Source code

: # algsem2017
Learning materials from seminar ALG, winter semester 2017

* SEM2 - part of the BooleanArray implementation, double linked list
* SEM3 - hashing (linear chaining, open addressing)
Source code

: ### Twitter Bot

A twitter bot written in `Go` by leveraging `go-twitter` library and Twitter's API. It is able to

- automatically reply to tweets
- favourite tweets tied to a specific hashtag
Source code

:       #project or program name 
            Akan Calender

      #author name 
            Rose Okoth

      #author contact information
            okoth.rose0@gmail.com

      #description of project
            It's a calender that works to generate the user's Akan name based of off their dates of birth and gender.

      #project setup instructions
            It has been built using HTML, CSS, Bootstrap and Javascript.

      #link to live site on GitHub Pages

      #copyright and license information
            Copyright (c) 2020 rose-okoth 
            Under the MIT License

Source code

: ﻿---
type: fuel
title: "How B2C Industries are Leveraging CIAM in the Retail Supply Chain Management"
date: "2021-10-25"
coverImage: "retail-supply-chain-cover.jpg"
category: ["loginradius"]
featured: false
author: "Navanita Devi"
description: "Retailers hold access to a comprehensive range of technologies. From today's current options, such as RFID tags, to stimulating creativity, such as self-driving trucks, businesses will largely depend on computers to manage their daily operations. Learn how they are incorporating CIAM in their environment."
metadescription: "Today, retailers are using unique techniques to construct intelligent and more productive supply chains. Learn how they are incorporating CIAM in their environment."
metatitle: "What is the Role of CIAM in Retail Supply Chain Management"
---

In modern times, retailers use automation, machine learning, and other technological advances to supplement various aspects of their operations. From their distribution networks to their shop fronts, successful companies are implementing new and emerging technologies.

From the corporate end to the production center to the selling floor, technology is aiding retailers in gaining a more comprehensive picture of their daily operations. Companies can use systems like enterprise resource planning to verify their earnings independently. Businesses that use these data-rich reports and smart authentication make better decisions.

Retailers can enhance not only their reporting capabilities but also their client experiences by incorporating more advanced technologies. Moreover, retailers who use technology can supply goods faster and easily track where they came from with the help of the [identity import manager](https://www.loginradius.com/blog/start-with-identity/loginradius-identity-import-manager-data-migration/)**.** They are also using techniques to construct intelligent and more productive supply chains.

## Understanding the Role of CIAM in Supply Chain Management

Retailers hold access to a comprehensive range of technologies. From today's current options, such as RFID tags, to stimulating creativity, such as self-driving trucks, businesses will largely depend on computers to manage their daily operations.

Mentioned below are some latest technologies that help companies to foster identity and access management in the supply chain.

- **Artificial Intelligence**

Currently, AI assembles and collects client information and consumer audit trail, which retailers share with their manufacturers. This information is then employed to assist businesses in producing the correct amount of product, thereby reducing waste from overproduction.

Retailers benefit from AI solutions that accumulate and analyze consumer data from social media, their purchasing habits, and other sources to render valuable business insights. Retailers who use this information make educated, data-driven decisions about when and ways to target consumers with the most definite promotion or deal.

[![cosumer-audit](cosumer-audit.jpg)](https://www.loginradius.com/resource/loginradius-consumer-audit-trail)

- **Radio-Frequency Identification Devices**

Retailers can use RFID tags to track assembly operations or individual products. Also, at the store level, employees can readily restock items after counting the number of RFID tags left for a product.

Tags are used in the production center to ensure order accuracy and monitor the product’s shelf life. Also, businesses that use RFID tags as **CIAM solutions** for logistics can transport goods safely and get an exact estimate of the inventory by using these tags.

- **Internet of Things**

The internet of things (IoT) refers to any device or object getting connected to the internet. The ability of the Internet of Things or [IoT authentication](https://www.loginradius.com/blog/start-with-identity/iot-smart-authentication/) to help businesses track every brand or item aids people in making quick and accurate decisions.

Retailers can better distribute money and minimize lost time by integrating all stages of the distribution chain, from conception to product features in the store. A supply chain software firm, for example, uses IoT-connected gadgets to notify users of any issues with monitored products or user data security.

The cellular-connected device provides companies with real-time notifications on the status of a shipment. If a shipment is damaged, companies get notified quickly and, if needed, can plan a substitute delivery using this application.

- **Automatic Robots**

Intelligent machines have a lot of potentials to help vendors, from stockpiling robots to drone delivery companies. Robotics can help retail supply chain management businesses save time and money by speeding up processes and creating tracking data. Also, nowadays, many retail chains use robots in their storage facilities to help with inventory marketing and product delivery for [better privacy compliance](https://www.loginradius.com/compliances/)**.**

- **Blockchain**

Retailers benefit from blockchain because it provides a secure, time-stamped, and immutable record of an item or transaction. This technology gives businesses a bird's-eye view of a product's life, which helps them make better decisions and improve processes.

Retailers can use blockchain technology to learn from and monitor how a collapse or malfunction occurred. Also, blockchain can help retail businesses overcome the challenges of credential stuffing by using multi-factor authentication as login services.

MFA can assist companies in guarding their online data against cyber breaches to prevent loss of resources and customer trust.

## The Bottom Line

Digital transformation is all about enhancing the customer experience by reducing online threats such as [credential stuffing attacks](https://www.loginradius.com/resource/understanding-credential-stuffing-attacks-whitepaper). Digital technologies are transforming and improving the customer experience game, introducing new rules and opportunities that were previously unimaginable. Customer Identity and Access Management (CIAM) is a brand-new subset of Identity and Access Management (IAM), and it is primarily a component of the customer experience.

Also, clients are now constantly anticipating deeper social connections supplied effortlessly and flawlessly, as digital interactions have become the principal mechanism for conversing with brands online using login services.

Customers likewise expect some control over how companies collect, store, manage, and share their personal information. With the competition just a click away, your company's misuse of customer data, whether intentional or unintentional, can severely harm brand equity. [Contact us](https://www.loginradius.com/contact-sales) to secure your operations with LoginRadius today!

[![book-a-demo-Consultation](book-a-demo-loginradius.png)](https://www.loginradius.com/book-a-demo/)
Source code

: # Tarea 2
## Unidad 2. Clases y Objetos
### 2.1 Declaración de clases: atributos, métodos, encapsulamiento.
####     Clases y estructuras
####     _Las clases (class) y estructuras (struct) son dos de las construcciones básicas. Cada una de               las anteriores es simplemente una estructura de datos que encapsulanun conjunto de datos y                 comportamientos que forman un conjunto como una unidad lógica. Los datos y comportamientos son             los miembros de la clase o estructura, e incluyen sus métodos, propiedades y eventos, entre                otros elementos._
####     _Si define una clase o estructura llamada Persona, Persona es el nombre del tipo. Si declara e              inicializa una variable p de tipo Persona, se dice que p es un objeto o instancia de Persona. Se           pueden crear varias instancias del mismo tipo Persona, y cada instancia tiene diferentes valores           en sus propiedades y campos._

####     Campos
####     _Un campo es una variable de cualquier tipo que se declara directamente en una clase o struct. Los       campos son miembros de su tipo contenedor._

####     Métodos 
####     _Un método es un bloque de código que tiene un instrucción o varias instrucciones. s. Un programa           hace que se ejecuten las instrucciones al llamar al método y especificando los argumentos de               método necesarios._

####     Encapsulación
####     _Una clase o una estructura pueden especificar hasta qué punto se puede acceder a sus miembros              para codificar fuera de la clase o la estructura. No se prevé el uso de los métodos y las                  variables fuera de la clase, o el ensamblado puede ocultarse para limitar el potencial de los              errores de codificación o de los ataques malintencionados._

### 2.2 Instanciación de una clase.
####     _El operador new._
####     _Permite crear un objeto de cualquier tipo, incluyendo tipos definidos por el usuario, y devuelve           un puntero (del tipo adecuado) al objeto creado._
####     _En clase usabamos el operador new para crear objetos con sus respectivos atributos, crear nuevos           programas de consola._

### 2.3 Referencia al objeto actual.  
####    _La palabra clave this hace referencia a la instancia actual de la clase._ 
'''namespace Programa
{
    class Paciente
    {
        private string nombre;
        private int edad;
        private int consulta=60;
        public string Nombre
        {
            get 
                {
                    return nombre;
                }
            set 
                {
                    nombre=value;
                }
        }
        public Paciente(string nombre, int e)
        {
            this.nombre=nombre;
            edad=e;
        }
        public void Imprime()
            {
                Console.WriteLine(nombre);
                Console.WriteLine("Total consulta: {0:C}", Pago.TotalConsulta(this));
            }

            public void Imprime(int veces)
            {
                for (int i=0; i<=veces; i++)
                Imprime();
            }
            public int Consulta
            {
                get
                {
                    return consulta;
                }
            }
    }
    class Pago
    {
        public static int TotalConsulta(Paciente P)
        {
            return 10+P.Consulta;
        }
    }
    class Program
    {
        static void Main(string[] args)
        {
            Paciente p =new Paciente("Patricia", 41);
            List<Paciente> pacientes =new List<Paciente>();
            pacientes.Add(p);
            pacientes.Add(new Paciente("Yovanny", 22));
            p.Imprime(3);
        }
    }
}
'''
+ + + +
ACTIVITY:
Using the entries above, extract exactly the span from the line with "- **Radio-Frequency Identification Devices**" to the line with "Retailers can better", both lines included; leave out everything else.

RESULT:
- **Radio-Frequency Identification Devices**

Retailers can use RFID tags to track assembly operations or individual products. Also, at the store level, employees can readily restock items after counting the number of RFID tags left for a product.

Tags are used in the production center to ensure order accuracy and monitor the product’s shelf life. Also, businesses that use RFID tags as **CIAM solutions** for logistics can transport goods safely and get an exact estimate of the inventory by using these tags.

- **Internet of Things**

The internet of things (IoT) refers to any device or object getting connected to the internet. The ability of the Internet of Things or [IoT authentication](https://www.loginradius.com/blog/start-with-identity/iot-smart-authentication/) to help businesses track every brand or item aids people in making quick and accurate decisions.

Retailers can better distribute money and minimize lost time by integrating all stages of the distribution chain, from conception to product features in the store. A supply chain software firm, for example, uses IoT-connected gadgets to notify users of any issues with monitored products or user data security.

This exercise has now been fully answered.